*** TEXTE DU DOCUMENT ***

Le ministère de l’agriculture, de l’agroalimentaire et de la forêt a publié fin 2012 un rapport intitulé « Une stratégie publique pour les industries alimentaires ». Ce document, a été rédigé par l’inspection générale des finances (IGF) et le Conseil général de l’alimentation, de l’agriculture et des espaces ruraux (CGAAER). Parmi les propositions, l’augmentation de la taille des entreprises pour leur assurer une compétitivité durable et l’amélioration des dispositifs d’accompagnement des entreprises à l’export et sur l’innovation. Morceaux choisis.
Le secteur des industries agroalimentaires (IAA), tel qu’il a été retenu dans le champ d’étude de la mission, couvre des enjeux majeurs pour l’économie française en termes industriels (en 2009, le chiffre d’affaires des IAA représentait 4,2 % de celui des activités marchandes françaises, soit 15 % de l’industrie française et sa valeur ajoutée atteignait 3 % de celle du total des entreprises marchandes françaises), de solde commercial ( 8,2 Md€ en 2011) ainsi qu’en nombre d’emplois (400 000, soit plus de 13 % des industries manufacturières) répartis sur tout le territoire. Il constitue en outre le principal débouché (70 %) de l’offre agricole française, dont la force et la diversité permettent aux entreprises des IAA de pouvoir se positionner en matière de transformation sur presque tous les produits destinés à l’alimentation. Au-delà, ce secteur est au coeur d’enjeux essentiels en matières nutritionnelle, énergétique, environnementale et sanitaire. Il se caractérise par ailleurs par sa robustesse aux phénomènes de crise, comme en témoigne la bonne résistance des entreprises des IAA en 2008 et 2009 et par sa capacité à retrouver les niveaux de production et de rentabilité antérieurs à la crise dès l’année 2011. Un élément essentiel à la bonne compréhension des enjeux du secteur doit enfin être relevé : celui d’une forte présence de PME, dont la part dans le total est certes éloignée des 97 % fréquemment avancés pour le secteur quand on s’attache aux liens capitalistiques de ces sociétés (il est plus proche des 55 %), mais qui reste tout de même un élément de contexte incontournable pour les IAA. Il ne s’agit pourtant pas là d’une anomalie, ni même d’une faiblesse, car les IAA sont par leur nature même structurellement orientées vers un double mouvement de renouvellement en continu de leurs entreprises de taille moyenne et de croissance de leurs entreprises de grande taille. La présence de ces deux types d’acteurs assure la capacité du secteur à proposer des produits (standardisés) de masse, ou à haute valeur ajoutée, en même temps que des produits de niches.

*** MATÉRIEL FOURNI ***

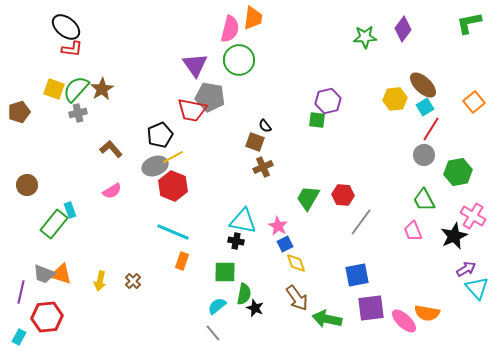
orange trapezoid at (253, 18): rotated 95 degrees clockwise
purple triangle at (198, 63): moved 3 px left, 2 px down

***

ÉNONCÉ DE L'EXERCICE 1 — D'après le texte sur les industries agroalimentaires, quelle part de l'offre agricole française le secteur représente-t-il comme débouché ?
ÉNONCÉ DE L'EXERCICE 2 — Prolongez le texte sur les industries agroalimentaires à partir de sa dernière phrase.
Le matériel fourni ne sert pas ici.

RÉPONSE ATTENDUE 1 — 70 %.

RÉPONSE ATTENDUE 2 —
La France en retrait de l’évolution mondiale pour le leadership des entreprises
Alors même que de nombreux atouts justifient qu’il conserve et développe sa place dans l’économie française et mondiale, ce secteur est aujourd’hui confronté à des défis notables. Le principal d’entre eux est celui de la taille de ses entreprises, encore trop réduite au regard de l’accroissement récent de celles de ses principaux concurrents, notamment américains, britanniques, néerlandais, danois et allemands. La France est en effet restée en retrait de cette évolution mondiale, quand on compare les mouvements de structuration intervenus au cours de la dernière décennie chez nos principaux concurrents européens au mouvement continu mais faible constaté sur la même période au sein du secteur national. La France manque encore d’entreprises leaders dans de nombreux sous-secteurs des IAA. Le second est constitué par la capacité des entreprises du secteur à exporter et à innover, car ce sont deux stratégies qui conditionnent la rentabilité et la pérennité des entreprises, y compris celles des PME des IAA. Le dynamisme à l’export et en matière d’innovation est pour une part importante lié à la taille des entreprises du secteur,mais pas uniquement. L’existence d’une vision stratégique et la présence d’une offre publique de soutien à l’exportation lisible, cohérente et structurée conditionnent également la volonté et la capacité de nos entreprises à exporter, tout comme la mise en oeuvre concertée du soutien public par les principaux acteurs (spécialisés ou non) de l’exportation.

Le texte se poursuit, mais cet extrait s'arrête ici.